Shown here is the Hobby Engineering Gearmotor-3 with traction wheel, which has a 224:1 transmission ratio

You can also add a magnetic encoder to the Gearmotor-9, which has a 143:1 transmission ratio

Unclip the motor retention band using pliers

Remove the motor by hand, and the two screws with a small philips screwdriver.

Pry the case apart with a thin blade

Pull all four gears out

Use 92% alcohol to wipe the grease off the crown gear, the one that turns fastest.

Use superglue to adhere a ring magnet to the back (flat) surface. I found it best to place the magnet, add drops of glue on the outside perimeter, and wick away excess glue with the edge of a paper tissue.

Let it cure. If you are impatient, Blick Art Materials carries Zip Kicker superglue accelerator (and several kinds of superglue.)

This magnet is magnetized such that one semicircle is north and the other south (magnetized left-to-right in the photo)

We have lots of these; they are from Amazing Magnets

Put it back together. In this photo you can see the magnet ring faintly through the gear

This is the Gearmotor-9, which has slightly different construction than the Gearmotor-3. You only have to take it apart this far.

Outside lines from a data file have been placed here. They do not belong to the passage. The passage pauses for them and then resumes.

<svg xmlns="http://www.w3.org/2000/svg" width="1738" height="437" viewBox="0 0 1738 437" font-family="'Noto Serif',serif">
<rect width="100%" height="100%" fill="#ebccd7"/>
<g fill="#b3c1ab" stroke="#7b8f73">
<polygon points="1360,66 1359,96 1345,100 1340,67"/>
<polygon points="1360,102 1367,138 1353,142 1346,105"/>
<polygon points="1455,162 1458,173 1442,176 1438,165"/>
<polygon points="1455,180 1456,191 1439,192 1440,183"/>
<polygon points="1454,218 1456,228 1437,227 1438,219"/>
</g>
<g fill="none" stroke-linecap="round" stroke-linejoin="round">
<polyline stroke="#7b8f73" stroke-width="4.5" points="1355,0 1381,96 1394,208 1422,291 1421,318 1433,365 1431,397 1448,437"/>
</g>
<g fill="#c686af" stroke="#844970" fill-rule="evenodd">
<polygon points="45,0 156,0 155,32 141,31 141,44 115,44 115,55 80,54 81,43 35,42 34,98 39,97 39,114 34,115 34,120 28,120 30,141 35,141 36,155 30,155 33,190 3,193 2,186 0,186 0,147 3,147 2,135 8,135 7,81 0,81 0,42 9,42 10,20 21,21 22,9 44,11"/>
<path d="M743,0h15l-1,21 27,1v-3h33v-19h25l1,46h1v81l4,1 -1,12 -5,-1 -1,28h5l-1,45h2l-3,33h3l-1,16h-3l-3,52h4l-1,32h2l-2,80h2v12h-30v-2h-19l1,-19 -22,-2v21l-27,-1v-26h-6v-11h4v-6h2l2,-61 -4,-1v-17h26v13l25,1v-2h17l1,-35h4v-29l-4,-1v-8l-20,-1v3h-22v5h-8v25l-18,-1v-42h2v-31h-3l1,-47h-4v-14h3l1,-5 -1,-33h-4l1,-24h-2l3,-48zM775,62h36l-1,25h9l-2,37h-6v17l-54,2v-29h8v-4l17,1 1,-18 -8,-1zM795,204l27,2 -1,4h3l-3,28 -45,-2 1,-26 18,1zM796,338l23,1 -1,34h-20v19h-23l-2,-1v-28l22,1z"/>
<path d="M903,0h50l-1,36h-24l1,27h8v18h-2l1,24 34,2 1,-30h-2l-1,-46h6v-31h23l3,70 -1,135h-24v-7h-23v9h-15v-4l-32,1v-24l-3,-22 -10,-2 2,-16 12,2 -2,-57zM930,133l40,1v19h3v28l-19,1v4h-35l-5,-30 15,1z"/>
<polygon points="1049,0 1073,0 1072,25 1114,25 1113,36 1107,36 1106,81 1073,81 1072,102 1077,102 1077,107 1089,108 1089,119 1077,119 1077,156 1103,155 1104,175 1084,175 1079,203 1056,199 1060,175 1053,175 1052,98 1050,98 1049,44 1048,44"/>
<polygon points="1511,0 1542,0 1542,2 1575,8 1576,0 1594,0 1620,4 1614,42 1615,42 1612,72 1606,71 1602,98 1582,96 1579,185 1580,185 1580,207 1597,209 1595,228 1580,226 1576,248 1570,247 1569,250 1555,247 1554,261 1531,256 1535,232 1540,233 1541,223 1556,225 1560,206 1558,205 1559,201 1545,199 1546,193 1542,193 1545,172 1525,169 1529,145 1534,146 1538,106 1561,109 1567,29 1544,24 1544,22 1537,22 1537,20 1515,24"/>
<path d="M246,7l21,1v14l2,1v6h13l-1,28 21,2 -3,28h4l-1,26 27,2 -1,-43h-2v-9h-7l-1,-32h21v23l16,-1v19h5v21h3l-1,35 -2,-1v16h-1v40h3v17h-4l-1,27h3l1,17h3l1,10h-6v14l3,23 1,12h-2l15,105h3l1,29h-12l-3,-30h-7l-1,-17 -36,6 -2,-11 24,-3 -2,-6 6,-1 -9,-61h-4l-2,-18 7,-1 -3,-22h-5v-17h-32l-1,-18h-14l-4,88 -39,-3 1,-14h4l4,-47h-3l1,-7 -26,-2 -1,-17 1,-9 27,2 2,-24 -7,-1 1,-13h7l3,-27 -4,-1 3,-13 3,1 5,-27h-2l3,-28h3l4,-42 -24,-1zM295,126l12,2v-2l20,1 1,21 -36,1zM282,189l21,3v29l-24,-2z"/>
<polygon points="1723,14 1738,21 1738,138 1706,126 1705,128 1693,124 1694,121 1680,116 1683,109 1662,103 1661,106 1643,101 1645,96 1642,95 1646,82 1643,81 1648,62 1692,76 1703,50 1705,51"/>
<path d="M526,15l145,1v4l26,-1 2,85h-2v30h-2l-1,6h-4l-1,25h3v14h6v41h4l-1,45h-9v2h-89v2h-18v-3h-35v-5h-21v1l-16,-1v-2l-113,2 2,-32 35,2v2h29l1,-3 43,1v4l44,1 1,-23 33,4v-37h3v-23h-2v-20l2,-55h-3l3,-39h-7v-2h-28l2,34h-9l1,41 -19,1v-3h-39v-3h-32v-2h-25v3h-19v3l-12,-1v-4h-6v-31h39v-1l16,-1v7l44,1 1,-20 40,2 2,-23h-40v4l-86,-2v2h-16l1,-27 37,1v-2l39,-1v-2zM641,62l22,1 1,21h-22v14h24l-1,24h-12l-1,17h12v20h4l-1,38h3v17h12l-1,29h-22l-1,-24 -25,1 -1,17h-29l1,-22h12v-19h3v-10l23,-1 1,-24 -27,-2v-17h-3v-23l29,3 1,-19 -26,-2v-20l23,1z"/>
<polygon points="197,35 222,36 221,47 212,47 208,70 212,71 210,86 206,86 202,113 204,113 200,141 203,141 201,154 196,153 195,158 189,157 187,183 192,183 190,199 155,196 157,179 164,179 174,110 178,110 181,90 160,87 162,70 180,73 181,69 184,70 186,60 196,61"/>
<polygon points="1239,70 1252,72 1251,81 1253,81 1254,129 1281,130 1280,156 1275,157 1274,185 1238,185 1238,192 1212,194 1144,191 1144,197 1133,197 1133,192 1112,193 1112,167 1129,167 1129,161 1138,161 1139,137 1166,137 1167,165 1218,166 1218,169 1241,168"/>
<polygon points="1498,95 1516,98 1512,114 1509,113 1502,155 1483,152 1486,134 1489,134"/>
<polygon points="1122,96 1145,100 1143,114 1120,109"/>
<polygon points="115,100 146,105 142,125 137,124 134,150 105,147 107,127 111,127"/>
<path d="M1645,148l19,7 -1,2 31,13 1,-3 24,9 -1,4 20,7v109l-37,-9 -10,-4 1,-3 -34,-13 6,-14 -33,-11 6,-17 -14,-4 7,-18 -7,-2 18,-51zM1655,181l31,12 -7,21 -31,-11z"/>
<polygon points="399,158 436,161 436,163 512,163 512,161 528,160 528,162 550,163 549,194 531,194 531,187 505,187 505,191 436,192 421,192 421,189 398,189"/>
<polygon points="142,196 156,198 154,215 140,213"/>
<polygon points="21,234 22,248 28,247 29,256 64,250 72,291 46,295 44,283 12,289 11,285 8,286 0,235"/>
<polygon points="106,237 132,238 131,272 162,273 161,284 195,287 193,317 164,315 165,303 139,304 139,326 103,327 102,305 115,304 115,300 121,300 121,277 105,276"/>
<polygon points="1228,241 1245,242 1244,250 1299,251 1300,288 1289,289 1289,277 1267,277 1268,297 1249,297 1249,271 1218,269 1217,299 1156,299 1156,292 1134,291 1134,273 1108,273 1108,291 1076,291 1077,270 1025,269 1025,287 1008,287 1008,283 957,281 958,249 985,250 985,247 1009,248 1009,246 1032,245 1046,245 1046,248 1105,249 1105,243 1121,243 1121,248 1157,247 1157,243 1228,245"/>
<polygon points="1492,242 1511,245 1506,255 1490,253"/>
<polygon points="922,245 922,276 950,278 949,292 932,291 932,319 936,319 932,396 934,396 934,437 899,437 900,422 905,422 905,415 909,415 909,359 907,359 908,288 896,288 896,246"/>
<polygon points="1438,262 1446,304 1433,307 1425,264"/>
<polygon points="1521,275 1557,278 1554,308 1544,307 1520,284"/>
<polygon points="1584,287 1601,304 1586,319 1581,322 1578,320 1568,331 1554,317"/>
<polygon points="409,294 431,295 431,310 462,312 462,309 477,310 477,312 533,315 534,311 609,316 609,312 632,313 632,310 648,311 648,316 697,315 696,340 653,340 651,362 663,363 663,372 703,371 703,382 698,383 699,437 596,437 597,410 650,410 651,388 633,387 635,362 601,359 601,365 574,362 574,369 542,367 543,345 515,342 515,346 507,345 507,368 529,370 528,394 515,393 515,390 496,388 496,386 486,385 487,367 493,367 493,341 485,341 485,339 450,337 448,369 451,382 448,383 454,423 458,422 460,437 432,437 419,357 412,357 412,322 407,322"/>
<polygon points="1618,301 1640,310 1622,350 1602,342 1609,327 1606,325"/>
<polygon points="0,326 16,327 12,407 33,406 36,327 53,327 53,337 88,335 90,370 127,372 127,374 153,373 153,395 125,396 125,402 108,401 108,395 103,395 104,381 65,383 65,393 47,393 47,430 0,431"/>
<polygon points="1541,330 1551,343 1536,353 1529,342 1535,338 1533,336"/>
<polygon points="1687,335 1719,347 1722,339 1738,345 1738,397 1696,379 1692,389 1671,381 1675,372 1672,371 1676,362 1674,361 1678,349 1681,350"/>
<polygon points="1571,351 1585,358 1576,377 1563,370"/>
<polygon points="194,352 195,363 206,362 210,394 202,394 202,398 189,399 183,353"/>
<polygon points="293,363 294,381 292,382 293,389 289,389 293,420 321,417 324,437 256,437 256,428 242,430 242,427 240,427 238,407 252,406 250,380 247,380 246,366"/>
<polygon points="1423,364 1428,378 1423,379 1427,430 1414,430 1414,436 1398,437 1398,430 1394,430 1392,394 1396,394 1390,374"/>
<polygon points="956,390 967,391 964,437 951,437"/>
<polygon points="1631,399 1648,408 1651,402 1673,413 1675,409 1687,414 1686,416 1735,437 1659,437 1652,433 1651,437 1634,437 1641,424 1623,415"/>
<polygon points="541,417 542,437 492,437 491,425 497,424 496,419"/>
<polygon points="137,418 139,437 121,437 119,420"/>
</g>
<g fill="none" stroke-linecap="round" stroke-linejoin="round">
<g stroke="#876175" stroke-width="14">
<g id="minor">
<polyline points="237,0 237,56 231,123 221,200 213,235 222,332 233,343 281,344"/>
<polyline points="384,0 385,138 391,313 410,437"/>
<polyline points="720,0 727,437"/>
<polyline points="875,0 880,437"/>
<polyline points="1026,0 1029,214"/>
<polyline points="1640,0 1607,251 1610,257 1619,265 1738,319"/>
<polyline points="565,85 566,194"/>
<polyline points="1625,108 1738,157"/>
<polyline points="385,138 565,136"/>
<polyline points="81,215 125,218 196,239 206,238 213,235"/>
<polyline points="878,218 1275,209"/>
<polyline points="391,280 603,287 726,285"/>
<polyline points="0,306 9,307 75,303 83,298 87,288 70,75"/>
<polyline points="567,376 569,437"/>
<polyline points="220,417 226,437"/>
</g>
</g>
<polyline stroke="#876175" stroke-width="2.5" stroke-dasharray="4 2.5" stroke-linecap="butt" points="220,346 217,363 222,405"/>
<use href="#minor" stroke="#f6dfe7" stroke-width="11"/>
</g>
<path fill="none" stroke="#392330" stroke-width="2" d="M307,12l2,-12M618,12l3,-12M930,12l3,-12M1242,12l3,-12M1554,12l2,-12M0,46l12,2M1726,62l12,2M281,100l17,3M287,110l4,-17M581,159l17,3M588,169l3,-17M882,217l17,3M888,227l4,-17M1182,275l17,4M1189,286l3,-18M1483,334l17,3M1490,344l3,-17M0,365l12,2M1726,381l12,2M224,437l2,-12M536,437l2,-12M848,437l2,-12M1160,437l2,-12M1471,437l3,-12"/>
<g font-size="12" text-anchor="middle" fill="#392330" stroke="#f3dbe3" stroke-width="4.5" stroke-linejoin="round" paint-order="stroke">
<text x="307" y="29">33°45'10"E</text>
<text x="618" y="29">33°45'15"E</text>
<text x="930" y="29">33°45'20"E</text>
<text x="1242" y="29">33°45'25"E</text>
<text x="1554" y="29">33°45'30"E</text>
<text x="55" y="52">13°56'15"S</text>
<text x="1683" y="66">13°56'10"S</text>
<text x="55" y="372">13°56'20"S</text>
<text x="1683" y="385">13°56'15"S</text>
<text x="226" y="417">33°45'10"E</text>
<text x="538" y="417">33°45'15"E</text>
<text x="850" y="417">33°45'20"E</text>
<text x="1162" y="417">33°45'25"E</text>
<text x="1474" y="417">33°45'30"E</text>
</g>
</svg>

Unfortunately it has ribs molded into the case where the ring magnet will go. The first gear, when carrying the magnet, still seems to clear the ribs OK, but just barely. One could mill or dremel the ribs down, to be sure

Clean the back surface and superglue a HAL506 hall switch (or similar) to it.

You can find the point of strongest magnetic field on the surface by using a tiny bit of a staple or other steel wire -- it will slide over the surface to the point of strongest field strength.

You can take advantage of this probe to trace out the ring magnet on the surface, as you turn the motor. Find a convenient place to mount the Hall switch.

A better way, especially if you want to mount two hall switches in quadrature as I have done here on the Gearmotor-9, is to wire them first and then look at their traces on a scope as the motor is operating. Find the best place to mount them and then glue them in place.

The order of the pins in this photo is 1-2-3:

pin 1(red, green) = +5V pin 2 (orange, blue) = ground pin 3 (yellow, purple) = open collector output

Ideally the scope trace will show two square waves, each with 50% duty cycle, and 90 degrees out of phase. I didn't do such a good job here because I guessed the position of the hall sensors. It will work nevertheless.

You may find that if you operate the motor from the same supply as the hall sensors, the motor generates so much electrical noise that the hall sensors will operate erratically. You can solve this with a 0.1uF capacitor across the power supply leads of the hall switch.

Using a hall switch.

The HAL506 and most hall switches have what is called an open-collector output. That means they can ground their output (for logic 0) but they do not source their output (for logic 1). It is as if there were a switch inside which closes, grounding the output, when a magnetic field is detected. It is the user's responsibility to use a pull-up resistor (R1) to assure that the output voltage is +5 when the switch is open.

Also shown here is the power supply shunt capacitor C1 that will assure reliable operation even if there is noise on the power supply lines.